The Quick ratio measures a company's ability to use its cash or assets to extinguish its current liabilities immediately. Quick assets include assets that presumably can be converted to cash at close to their book values. A company with a Quick Ratio of less than 1 cannot currently pay back its current liabilities. The quick ratio is more conservative than the Current Ratio because it excludes inventory from current assets, since some companies have difficulty turning their inventory into cash. If short-term obligations need to be paid off immediately, sometimes the current ratio would overestimate a company's short-term financial strength. In general, the higher the ratio, the greater the company's liquidity (i.e., the better able to meet current obligations using liquid assets).
We first looked for large cap technology stocks. We next screened for businesses with strong profit margins (1-year operating margin>15%)(1-year fiscal EPS growth rate>10%). We then screened for businesses that have strong liquidity (Current Ratio>2)(Quick Ratio>2).
Do you think these large-cap stocks deserve to grow higher? Use our list along with your own analysis.
1) Roper Industries Inc. (NYSE:ROP)
|Industry||Scientific & Technical Instruments|
|Operating Profit Margin||24.37%|
|Earnings Per Share Growth Rate||30.11%|
Roper Industries, Inc. designs, manufactures, and distributes radio frequency products and services, industrial technology products, energy systems and controls, and medical and scientific imaging products and software. It principally operates in the United States, Canada, Asia, Europe, the Middle East, and South America. Roper Industries, Inc. was founded in 1981 and is based in Sarasota, Florida.
2) Analog Devices Inc. (NYSE:ADI)
|Industry||Semiconductor - Integrated Circuits|
|Operating Profit Margin||31.01%|
|Earnings Per Share Growth Rate||20.11%|
Analog Devices, Inc. engages in the design, manufacture, and marketing of analog, mixed-signal, and digital signal processing integrated circuits used in industrial, automotive, consumer, and communication applications. The company's signal processing products involve in converting, conditioning, and processing real-world phenomena, such as temperature, pressure, sound, light, speed, and motion into electrical signals. The company was founded in 1965 and is headquartered in Norwood, Massachusetts.

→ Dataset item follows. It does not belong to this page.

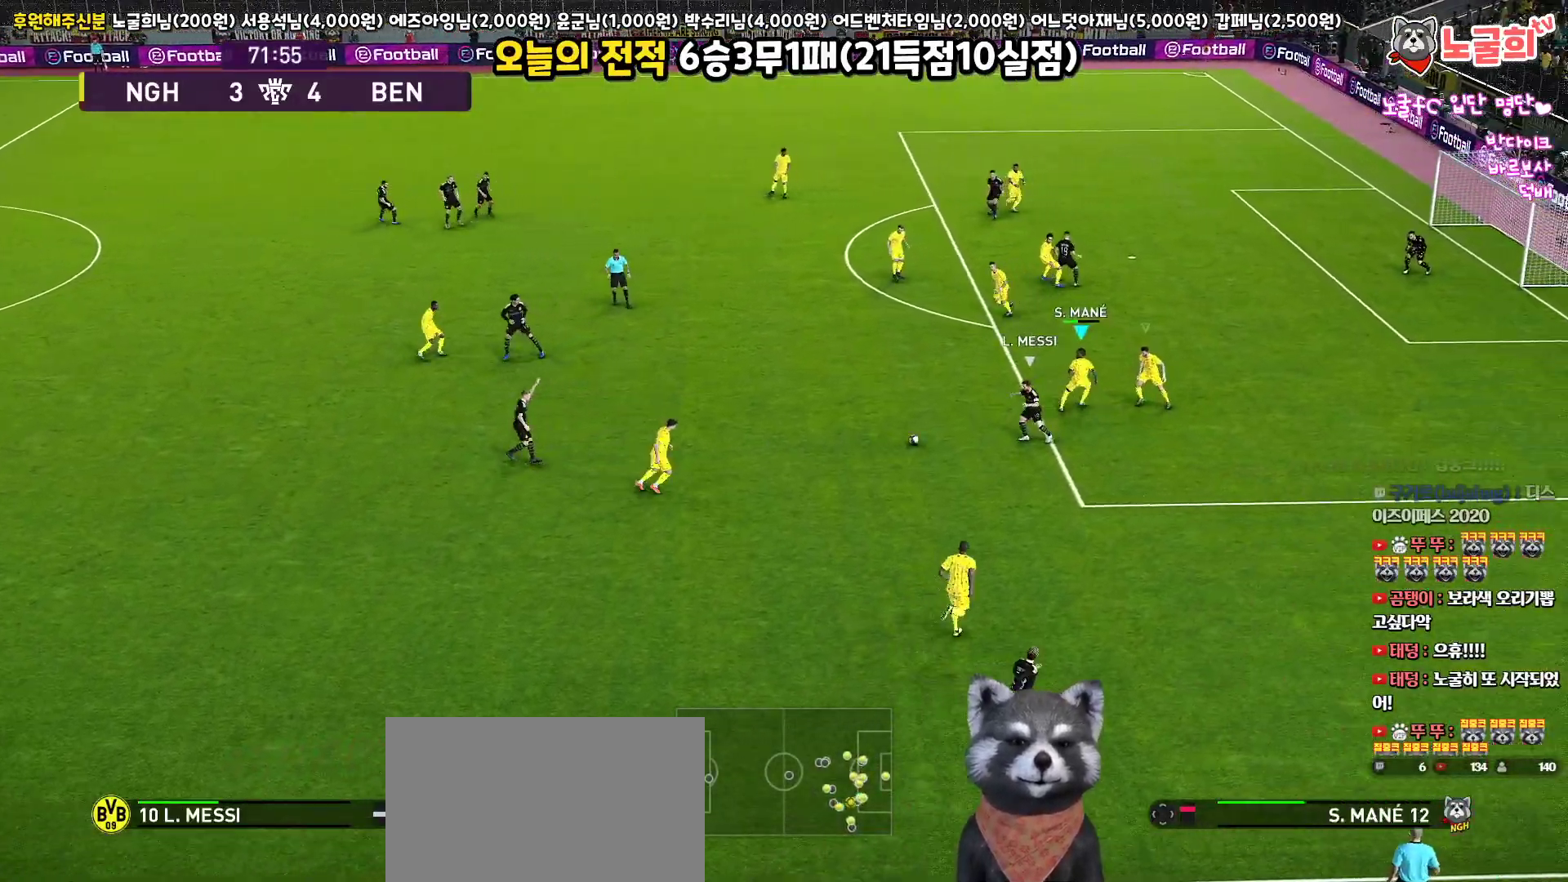
{"buttons": ["CROSS", "R1", "L3"], "left_stick": "left", "right_stick": "center", "events": []}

3) ARM Holdings plc (NASDAQ:ARMH)
|Industry||Semiconductor - Specialized|
|Operating Profit Margin||35.68%|
|Earnings Per Share Growth Rate||28.75%|
ARM Holdings plc designs reduced instruction set computing microprocessors, physical intellectual property, and related technology and software. Its products and services include 16/32-bit RISC microprocessors cores, data engines, graphics intellectual property, and on-chip fabric intellectual property; embedded software; physical intellectual property; development tools; and consulting, support, and maintenance services. The company was founded in 1990 as Advanced RISC Machines Holdings Limited and changed its name to ARM Holdings plc in 1998. ARM Holdings is based in Cambridge, the United Kingdom.

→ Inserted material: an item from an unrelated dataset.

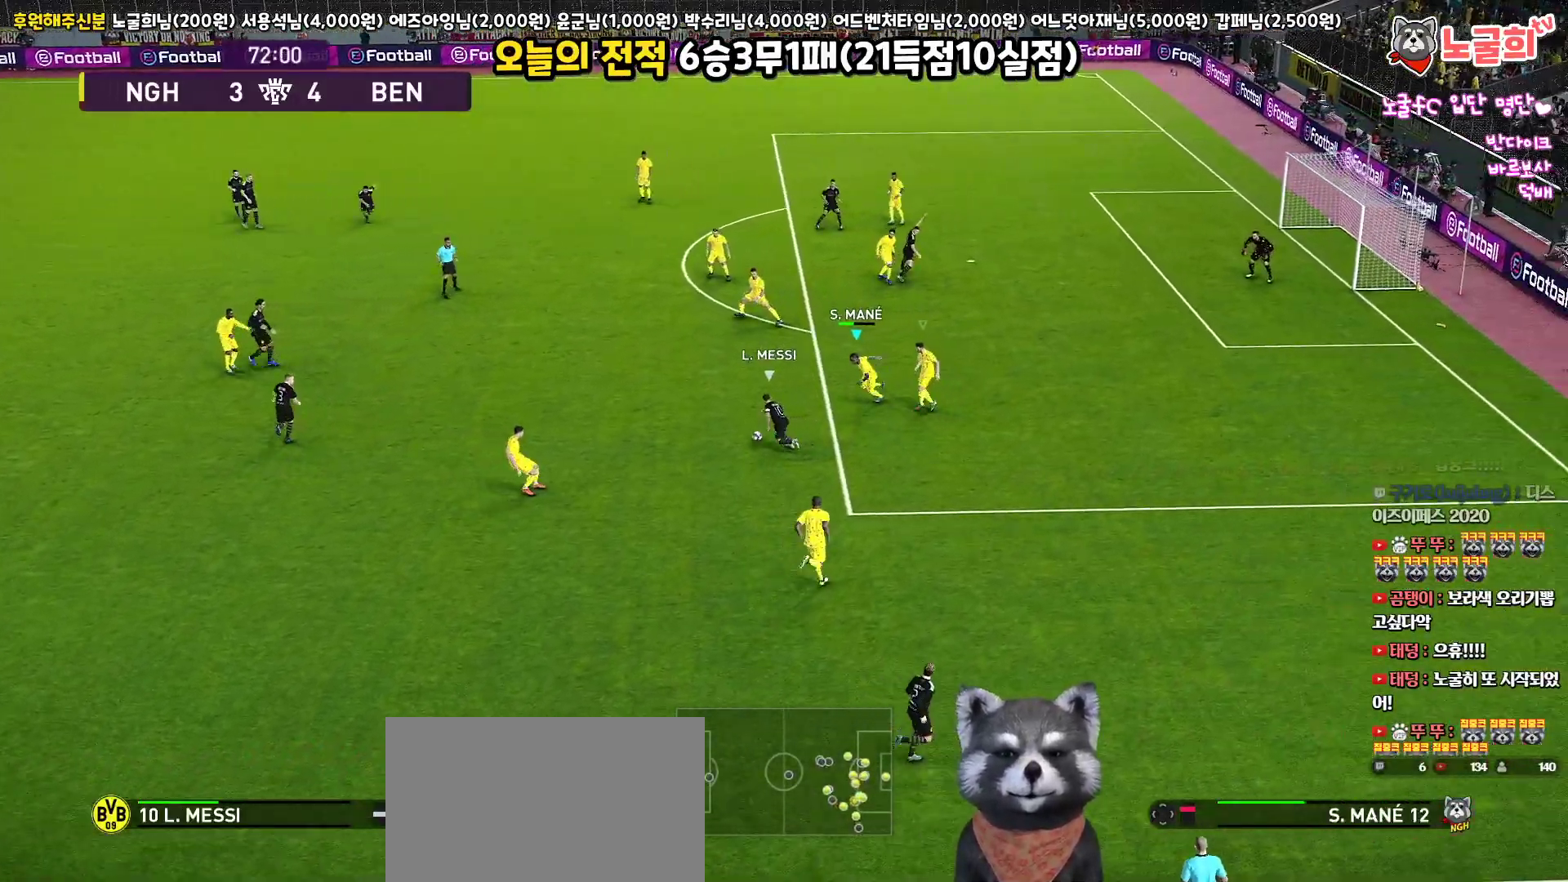
{"buttons": ["CROSS", "R1", "L3"], "left_stick": "left", "right_stick": "center", "events": []}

*Company profiles were sourced from Google Finance and Yahoo Finance. Financial data was sourced from Finviz on 10/22/2012.

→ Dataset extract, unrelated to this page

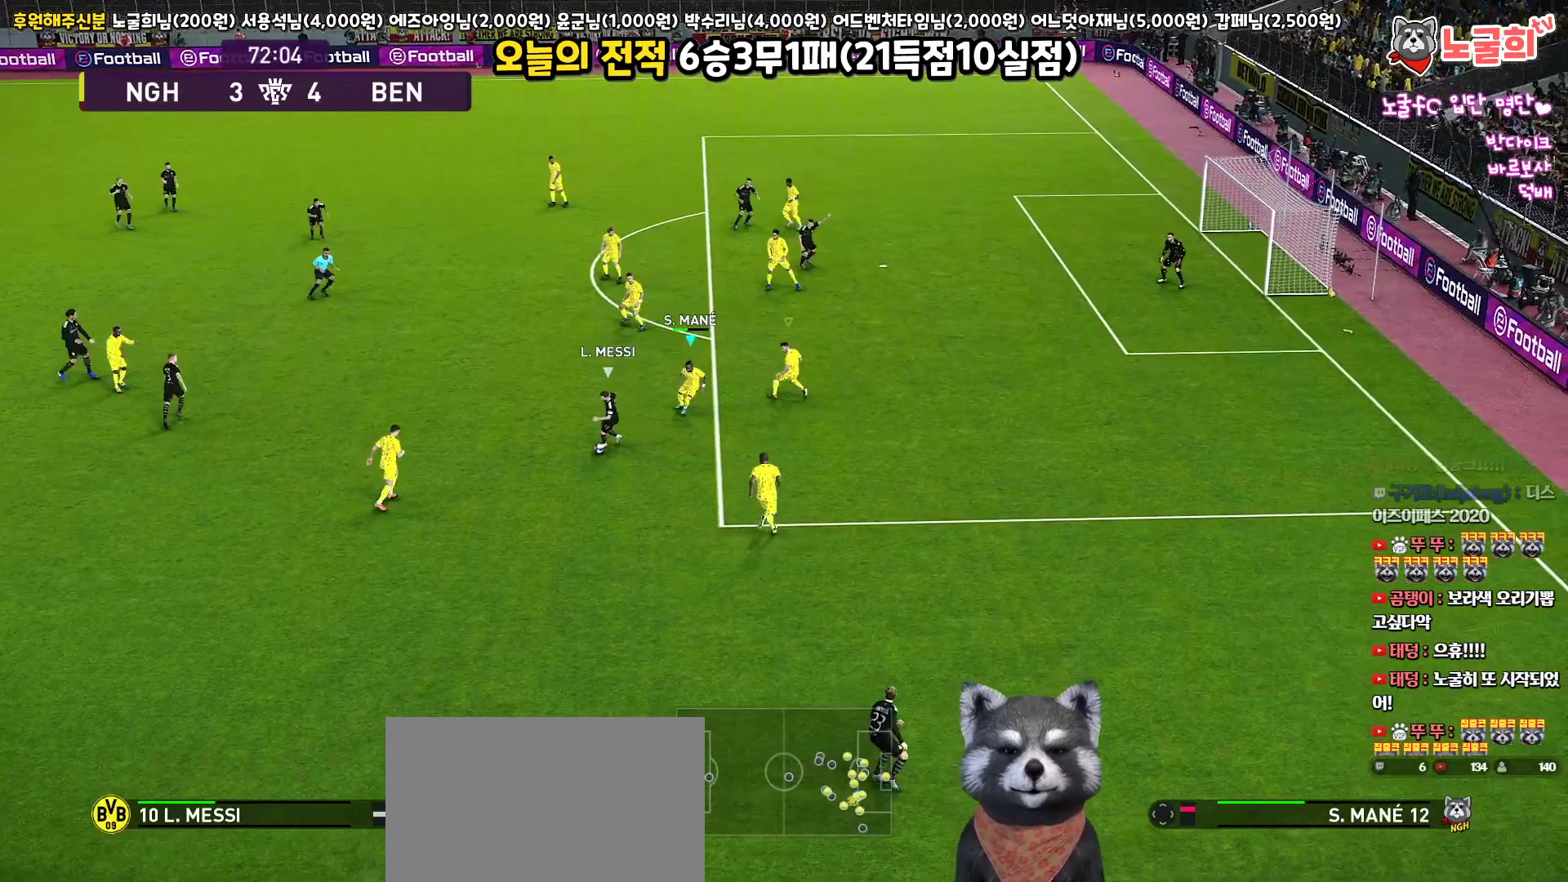
{"buttons": ["CROSS", "R1", "L3"], "left_stick": "down-left", "right_stick": "center", "events": [[33, "left_stick", "down-left"]]}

Disclosure: I have no positions in any stocks mentioned, and no plans to initiate any positions within the next 72 hours.
Business relationship disclosure: This article was prepared for ZetaKap Media by one of our full-time analysts. We did not receive compensation for this article (other than from Seeking Alpha), and we have no business relationship with any company whose stock is mentioned in this article.